Gagiano's analysis of Mongane Serote's To Every Birth its Blood (the essay is subtitled, "Painting the true colours of apartheid") is one of the most developed and interesting in her collection. The novel has, of course, been the subject of sustained critical debate, often dividing the formalists (who see a failure in its division into two parts employing quite different literary modes) from the historicists (who identify in the division the eruption of the historical realities of 1976 and the general recourse to a mass politics of resistance). Gagiano's analysis is the first that I have read which is not preoccupied with the division, but traces instead the continuities of the text: its emphasis on community and networks, its variegated representation of the experience of oppression and violent degradation, the dynamics of inclusivity born of subalterneity, and the ways in which sectarian politics are resisted in favour of "non-partisanship" (126). Whereas debates about the novel have all staged, in one way or another, its politics and aesthetics as contrasting (as if the text at different points achieves either aesthetic co gency or political accuracy), Gagiano argues that the novel consistently achieves both "poetic and moral texturing" (130); that it succeeds in being both aesthetically compelling and politically insightful. This accomplishment makes To Every Birth its Blood, in Gagiano's estimation, "the most profound and adequate literary examination [of apartheid] yet written in English'" (111).
Even rehearsing only three arguments in this rich collection gives some sense of its general approach.
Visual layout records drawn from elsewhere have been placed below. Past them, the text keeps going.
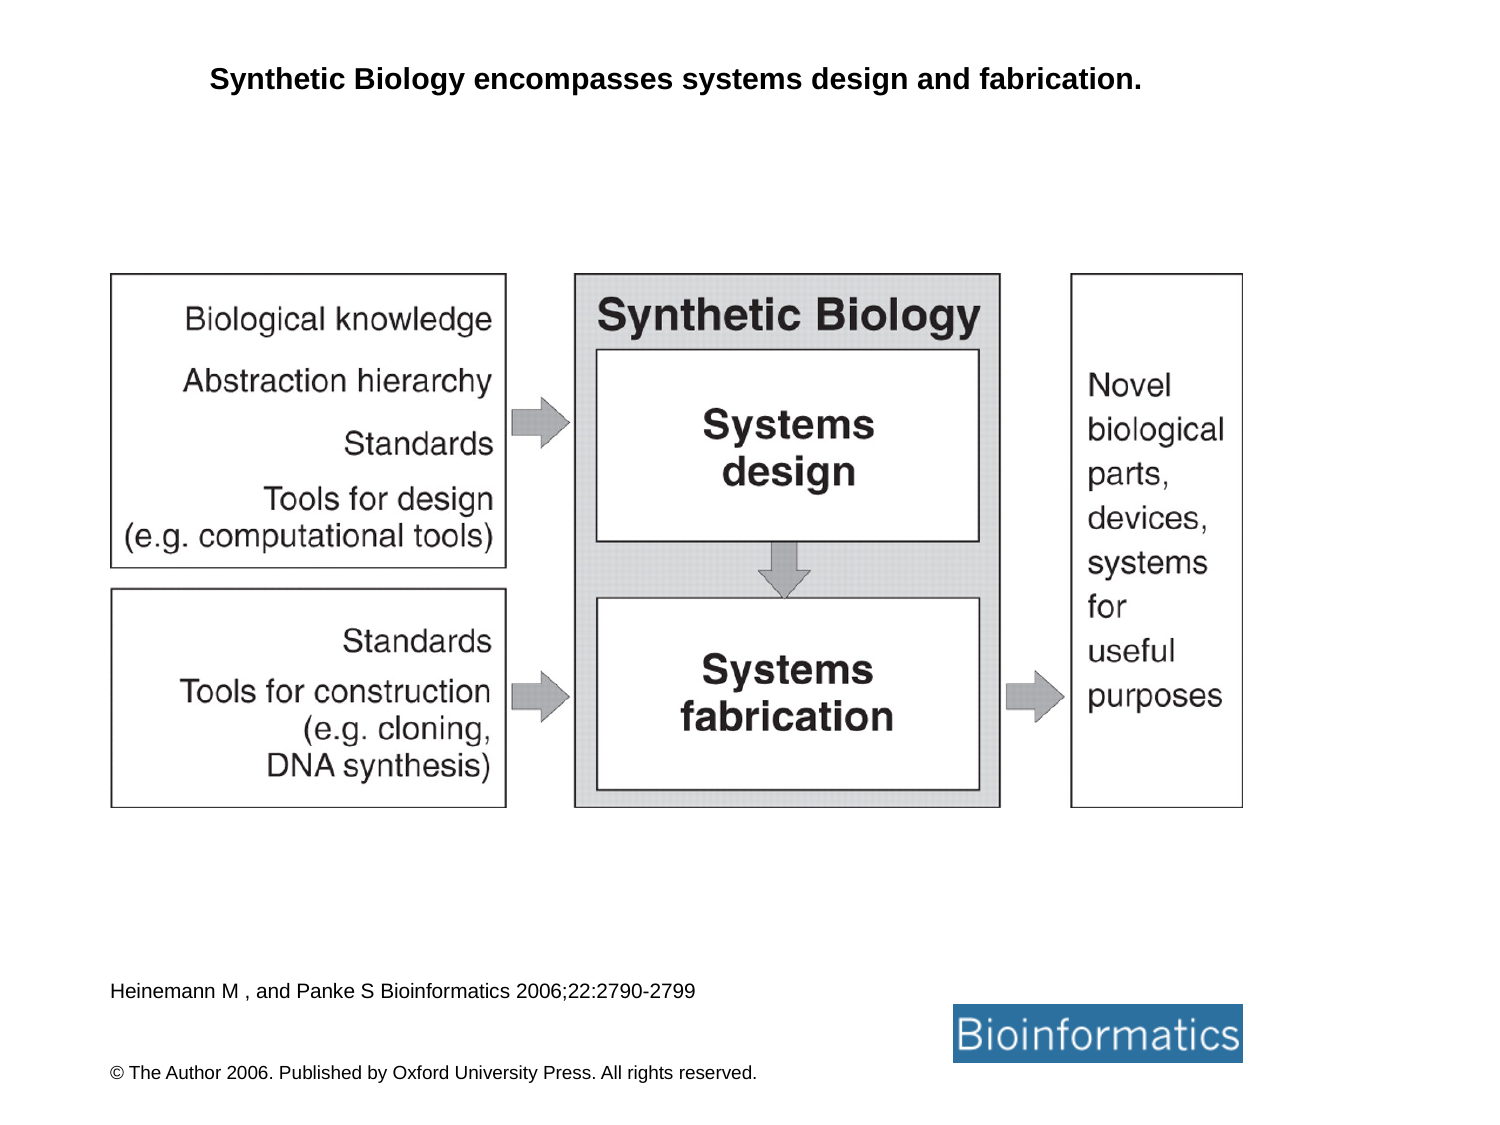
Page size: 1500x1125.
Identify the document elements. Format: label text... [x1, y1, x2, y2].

text_box © The Author 2006. Published by Oxford University Press. All rights reserved. [110, 1062, 825, 1125]
picture [110, 273, 1243, 808]
text_box Heinemann M , and Panke S Bioinformatics 2006;22:2790-2799 [110, 979, 753, 1031]
picture [953, 1004, 1243, 1063]
text_box Synthetic Biology encompasses systems design and fabrication. [53, 62, 1308, 131]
All of Gagiano's interventions are concerned to demonstrate the need to engage African texts in all of their (social, political and aesthetic) complexity without recourse to the simplistic binaries of literary modernism or the convenient categories of formalist critique. If anything limits her approach, though, it is her abiding sense of an unadulterated capacity of literature to "speak truth to power" (to quote Said's injunction to postcolonial intellectuals). Her version of literature --given this conviction--remains somewhat hydraulic, and it seems, as a consequence, occasionally oblivious to the ways in which modes of apparent 'resistance' are potentially complicit in the discourses they seem to oppose. Further, Gagiano's almost evangelical sense of 'truth' and symbolic 'redress' lead her to reiterate a rather binary juxtaposition of 'Africa' and the 'West', which seems at times reductive.
Despite this minor hesitation, Gagiano's literary and ideological convictions make the essays in Dealing with Evils impassioned, clear and memorable, and there is no doubt in my mind that each will become a touchstone in subsequent debates.